Governor’s Industry Vocations Scholarship for Women and Minorities
The Governor’s Industry Vocations Scholarship for Women and Minorities (NJ-GIVS) was founded in 2013 to help diversify the workforce in the construction field.
For a student to be eligible for the NJ-GIVS, they must meet all general eligibility requirements as well as:
- Be a woman or a member of a minority group;
- Be pursuing a degree or a certificate in a construction-related field at any of New Jersey’s 19 county colleges or vocational schools that accept TAG funding,
- Such majors can include architectural engineering technology, carpentry, civil engineering technology, electrical trades, masonry, plumbing, etc.;
- Have an annual household income of less than $60,000, and
- Earned a high school diploma or a GED equivalent.
An eligible award recipient can receive up to $2,000 per academic year or up to the cost of tuition for their schooling. The NJ-GIVS is renewable, but only for one year.
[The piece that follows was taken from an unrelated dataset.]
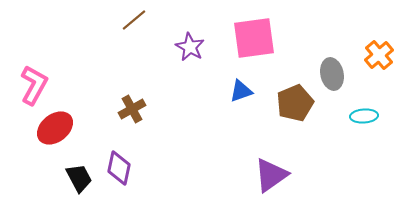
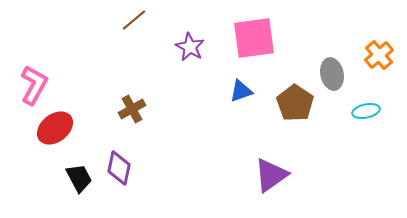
brown pentagon: rotated 15 degrees counterclockwise
cyan ellipse: moved 2 px right, 5 px up; rotated 8 degrees counterclockwise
A student will have to complete a renewal application and, as always, submit their FAFSA or NJAFAA to be eligible.
Major Colleges in New Jersey
The line-up of colleges and universities in New Jersey is quite impressive. In fact, the Garden State is home to some of the oldest colleges in the United States. Some of these schools even date back to before the U.S. became a country!
Some of the major colleges and universities in New Jersey include:
- Montclair State University in Montclair,
- New Jersey City University in Jersey City,
- New Jersey Institute of Technology in Newark,
- Princeton University in Princeton,
- Ramapo College of New Jersey in Mahwah,
- Rowan University in Glassboro,
- Rutgers University in New Brunswick,
- Stockton University in Galloway Township,
- The College of New Jersey in Ewing,
- Thomas Edison State University in Trenton,
- William Paterson University in Wayne.
New Jersey is filled with great grants and scholarships that its students can utilize to help them afford to attend college. Earning a spot in one of these college financial aid programs is really just a matter of applying and academically putting in the hard work at the end of the day, so there is no reason New Jersey students should bypass these opportunities.